The change, then, made no difference as to the ownership of the
fund in their right to retain, if the defendants had any right all
to retain it for their debt. They had been dealing with the
executive branch of the government in a matter of money, and could
not be turned to the legislature without their consent, to ask it
to do as a favor what the judiciary could settle as a right. If the
defendants had supposed such was to be the consequence of carrying
the fund to the treasurer's account, it is manifest from the
evidence in the case that it would not have been done. That they
did not do so, it is to be inferred also from the evidence, arose
from an indisposition to enforce a right until every effort had
been made to obtain it by amicable adjustment, and from an
indisposition to embarrass a department which had been severely
pressed, and was then just beginning to be relieved. The Postmaster
General says, in his letter of March 19. 1838, that
"excepting the refusal, in common with other banks, to pay the
warrants of this department in gold and silver or an equivalent,
commencing in May last, and the seizure of both a general and
special deposit of moneys in the Treasury to meet alleged claims
under the circumstances exhibited in the annexed papers, the Bank
of Metropolis has faithfully discharged its duties as a deposit
bank for this department."
The circumstances alluded to are those which have been the
subject of comment in this case, and it is our opinion that they
confirm the right of the defendants to the credits claimed. There
was no error, then, in the court's not giving the instructions
asked for, and the judgment is
Affirmed.
It is proper for us to say, however, if the law and the merits
of the case were not with the defendants, that the court might well
have refused to give the first instruction from the manner in which
it is asked. After the evidence had been closed on both sides, the
court was asked to say,
"that upon the evidence aforesaid, the defendants are not
entitled in this action to set off against the plaintiffs' demand,
the amount of acceptances aforesaid, so given in evidence by the
defendants, nor the amount of the overdraft of E. F. Brown."

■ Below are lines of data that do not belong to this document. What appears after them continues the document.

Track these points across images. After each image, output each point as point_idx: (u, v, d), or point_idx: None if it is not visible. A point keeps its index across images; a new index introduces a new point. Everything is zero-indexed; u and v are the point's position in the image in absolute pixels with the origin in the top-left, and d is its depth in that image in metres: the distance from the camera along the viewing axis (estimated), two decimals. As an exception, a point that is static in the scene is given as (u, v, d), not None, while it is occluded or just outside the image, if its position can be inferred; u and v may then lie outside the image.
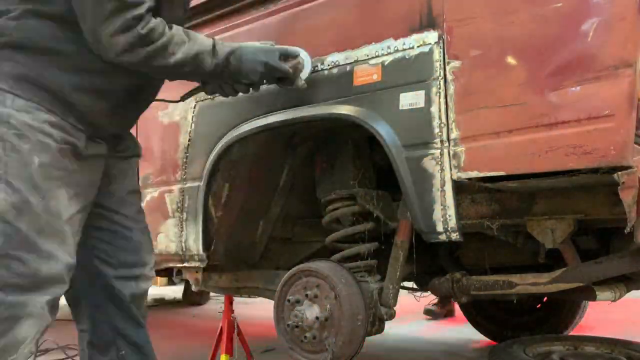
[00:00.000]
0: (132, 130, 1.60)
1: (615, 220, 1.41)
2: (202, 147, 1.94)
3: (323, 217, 1.93)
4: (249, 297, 2.30)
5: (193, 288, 2.20)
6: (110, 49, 1.24)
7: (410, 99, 1.49)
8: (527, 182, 1.36)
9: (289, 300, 1.74)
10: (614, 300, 1.67)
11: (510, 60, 1.32)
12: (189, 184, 1.99)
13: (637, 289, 1.77)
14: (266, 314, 2.42)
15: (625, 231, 1.23)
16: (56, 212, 1.25)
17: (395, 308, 1.77)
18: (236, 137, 1.83)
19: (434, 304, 3.77)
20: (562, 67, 1.26)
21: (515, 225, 1.60)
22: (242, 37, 1.86)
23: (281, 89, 1.67)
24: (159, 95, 1.58)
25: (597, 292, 1.64)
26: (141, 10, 1.23)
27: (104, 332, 1.51)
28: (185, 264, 2.04)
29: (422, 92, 1.47)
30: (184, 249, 2.00)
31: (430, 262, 2.12)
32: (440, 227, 1.47)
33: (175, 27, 1.35)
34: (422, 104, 1.46)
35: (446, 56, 1.43)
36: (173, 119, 2.08)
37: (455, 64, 1.42)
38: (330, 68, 1.66)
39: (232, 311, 2.29)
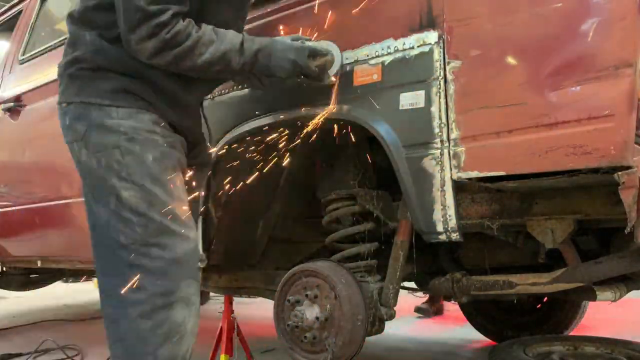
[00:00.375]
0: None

It raises all the issues, both of
Page 40 U. S. 406
law and fact, in the case, and requires the court to adjudge the
case for the plaintiffs. This the court could not do, as there were
contested facts in the case which it was the province of the jury
to decide. The court could only have said, alternatively, what was
the law of the case accordingly as the jury did or did not believe
the facts, and this, it will be admitted, would have been
equivalent to a refusal of the instruction. When instructions are
asked, they should be precise and certain to a particular intent,
that the point intended to be raised may be distinctly seen by the
court and that error, if one be made, may be distinctly
assigned.
This cause came on to be heard on the transcript of the record
from the Circuit Court of the United States for the District of
Columbia, holden in and for the County of Washington, and was
argued by counsel, on consideration whereof it is now here ordered
and adjudged by this Court that the judgment of the said circuit
court in this cause be and the same is hereby affirmed.